Marriage and first publication

Smith signed herself "Charlotte Smith of Bignor Park" on the title page of Elegiac Sonnets, claiming the role of gentlewoman.[3]

Nicholas Turner met with financial difficulties on his return to England and had to sell some of the family's holdings. He married the wealthy Henrietta Meriton in 1765. His daughter entered society at the age of 12, leaving school and being tutored at home. His reckless spending then forced her to marry early. In a marriage on 23 February 1765 at the age of 15, which she later described as prostitution, she was given by her father to a violent, profligate man, Benjamin Smith, son of Richard Smith, a wealthy West Indian merchant and a director of the East India Company. The marriage proposal was accepted for her by her father.[3] Condemning his action 40 years later, Smith said it had turned her into a "legal prostitute".[4]

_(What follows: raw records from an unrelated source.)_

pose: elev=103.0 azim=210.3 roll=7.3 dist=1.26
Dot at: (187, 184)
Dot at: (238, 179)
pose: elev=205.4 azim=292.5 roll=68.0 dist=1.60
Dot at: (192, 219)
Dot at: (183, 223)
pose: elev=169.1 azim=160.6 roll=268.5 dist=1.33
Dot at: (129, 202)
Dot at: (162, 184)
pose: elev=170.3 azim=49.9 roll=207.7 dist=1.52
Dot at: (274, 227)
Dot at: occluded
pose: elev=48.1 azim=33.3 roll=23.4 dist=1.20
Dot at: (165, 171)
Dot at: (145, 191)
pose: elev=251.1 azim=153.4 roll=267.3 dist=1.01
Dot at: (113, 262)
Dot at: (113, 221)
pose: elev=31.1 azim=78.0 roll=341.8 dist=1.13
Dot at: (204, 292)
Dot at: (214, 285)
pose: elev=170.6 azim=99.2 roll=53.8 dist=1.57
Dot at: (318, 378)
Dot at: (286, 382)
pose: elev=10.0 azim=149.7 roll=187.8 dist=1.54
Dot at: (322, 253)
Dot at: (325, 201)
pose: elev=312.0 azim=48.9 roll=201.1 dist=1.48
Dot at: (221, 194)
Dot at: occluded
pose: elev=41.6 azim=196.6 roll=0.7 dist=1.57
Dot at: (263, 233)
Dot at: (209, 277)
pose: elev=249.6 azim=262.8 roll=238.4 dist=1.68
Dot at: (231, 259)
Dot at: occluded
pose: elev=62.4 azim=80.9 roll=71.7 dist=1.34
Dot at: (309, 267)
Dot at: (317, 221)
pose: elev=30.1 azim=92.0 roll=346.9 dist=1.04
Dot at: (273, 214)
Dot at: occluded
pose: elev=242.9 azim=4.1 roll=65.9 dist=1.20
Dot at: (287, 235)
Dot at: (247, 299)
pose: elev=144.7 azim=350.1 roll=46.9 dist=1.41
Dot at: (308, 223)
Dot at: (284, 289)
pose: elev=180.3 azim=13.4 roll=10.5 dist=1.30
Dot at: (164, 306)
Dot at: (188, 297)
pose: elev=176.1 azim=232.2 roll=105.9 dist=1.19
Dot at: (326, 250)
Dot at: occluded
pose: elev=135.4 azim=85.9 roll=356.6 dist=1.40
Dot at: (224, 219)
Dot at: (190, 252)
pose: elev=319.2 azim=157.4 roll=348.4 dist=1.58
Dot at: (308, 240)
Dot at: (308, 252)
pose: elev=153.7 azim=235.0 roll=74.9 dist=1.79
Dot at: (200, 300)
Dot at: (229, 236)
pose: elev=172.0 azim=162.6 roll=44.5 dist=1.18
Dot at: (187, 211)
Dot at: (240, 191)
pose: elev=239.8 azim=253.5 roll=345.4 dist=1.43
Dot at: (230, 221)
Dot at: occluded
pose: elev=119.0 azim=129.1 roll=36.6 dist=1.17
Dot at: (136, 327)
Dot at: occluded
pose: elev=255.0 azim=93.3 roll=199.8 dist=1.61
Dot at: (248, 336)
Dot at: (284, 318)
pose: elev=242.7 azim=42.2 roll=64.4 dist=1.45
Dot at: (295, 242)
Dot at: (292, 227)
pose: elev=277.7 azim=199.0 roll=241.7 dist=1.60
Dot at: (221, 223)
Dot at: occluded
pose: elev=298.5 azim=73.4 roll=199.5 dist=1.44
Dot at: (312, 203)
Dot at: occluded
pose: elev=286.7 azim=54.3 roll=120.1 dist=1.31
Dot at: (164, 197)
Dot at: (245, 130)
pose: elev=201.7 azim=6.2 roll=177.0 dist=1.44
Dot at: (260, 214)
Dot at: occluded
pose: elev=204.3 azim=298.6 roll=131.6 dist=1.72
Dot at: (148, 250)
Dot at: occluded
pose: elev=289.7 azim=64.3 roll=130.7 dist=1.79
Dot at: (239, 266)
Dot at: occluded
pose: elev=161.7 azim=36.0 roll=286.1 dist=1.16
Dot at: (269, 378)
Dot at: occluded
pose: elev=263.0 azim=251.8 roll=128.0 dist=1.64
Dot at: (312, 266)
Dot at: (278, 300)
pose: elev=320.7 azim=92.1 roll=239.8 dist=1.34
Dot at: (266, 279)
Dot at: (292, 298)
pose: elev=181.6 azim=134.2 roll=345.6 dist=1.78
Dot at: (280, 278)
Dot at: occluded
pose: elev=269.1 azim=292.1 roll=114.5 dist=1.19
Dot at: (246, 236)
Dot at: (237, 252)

The Smiths had twelve children. Their first, in 1766, died the next year just days after the birth of their second, Benjamin Berney (1767–1777).[A] Their ten more children between 1767 and 1785 were William Towers (born 1768), Charlotte Mary (born 1769), Braithwaite (born 1770), Nicholas Hankey (1771–1837), Charles Dyer (born 1773),[A] Anna Augusta (1774–1794), Lucy Eleanor (born 1776), Lionel (1778–1842), Harriet (born c. 1782), and George (born c. 1785). Six of their children survived her.[3]

The Smith marriage was unhappy. She detested living in commercial Cheapside (the family later moved to Southgate and Tottenham) and argued with her in-laws, whom she saw as unrefined and uneducated. They in turn mocked her for spending time reading, writing and drawing. Meanwhile Benjamin proved violent, unfaithful and profligate. Only her father-in-law, Richard, appreciated her writing abilities, although he wanted her to use them to further his business interests.[4] Richard Smith owned plantations in Barbados, which provided the income of £2000 a year upon which Charlotte Smith and her family lived.[3] Smith would later criticize slavery in works such as The Old Manor House (1793) and Beachy Head (1807).[3]

She persuaded Richard to set Benjamin up as a gentleman farmer in Hampshire and lived with him from 1774 until 1783 at Lys Farm,[5] Bramdean, about 10 miles east of Winchester.[3] Worried about Charlotte's future and that of his grandchildren and concerned that his son would continue his irresponsible ways, Richard Smith willed most of his property to Charlotte's children. However, he drew up the will himself and it contained legal problems. The inheritance, originally worth nearly £36,000, was tied up in chancery after his death in 1776 for almost 40 years. Smith and her children saw little of it.[3] (It has been proposed that this may have inspired the famous fictional case of interminable legal proceedings, Jarndyce and Jarndyce, in Dickens's Bleak House.[6]

In fact, Benjamin illegally spent at least a third of the legacy and ended up in King's Bench Prison, a debtor's prison, in December 1783. Smith moved in with him and it was there that she wrote and published her first work.[4] Elegiac Sonnets (1784) achieved instant success, allowing Charlotte to pay for their release from prison. Smith's sonnets helped initiate a revival of the form and granted an aura of respectability to her later novels, as poetry was then considered the highest art. Smith revised Elegiac Poems several times over the years, eventually creating a two-volume work.[4]